**ASSIGNED TASK**
Copy out every line of the records in which "pain" can be found.

**RECORDS FOR PROCESSING**
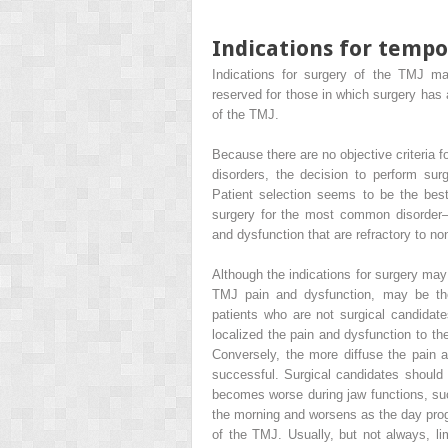
Indications for temp
Indications for surgery of the TMJ may
reserved for those in which surgery has
of the TMJ.
Because there are no objective criteria
disorders, the decision to perform sur
Patient selection seems to be the best
surgery for the most common disorder—
and dysfunction that are refractory to n
Although the indications for surgery may s
TMJ pain and dysfunction, may be the
patients who are not surgical candidat
localized the pain and dysfunction to th
Conversely, the more diffuse the pain and
successful. Surgical candidates should
becomes worse during jaw functions, such
the morning and worsens as the day progr
of the TMJ. Usually, but not always, li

**TASK SOLUTION**
TMJ pain and dysfunction, may be the
localized the pain and dysfunction to th
Conversely, the more diffuse the pain and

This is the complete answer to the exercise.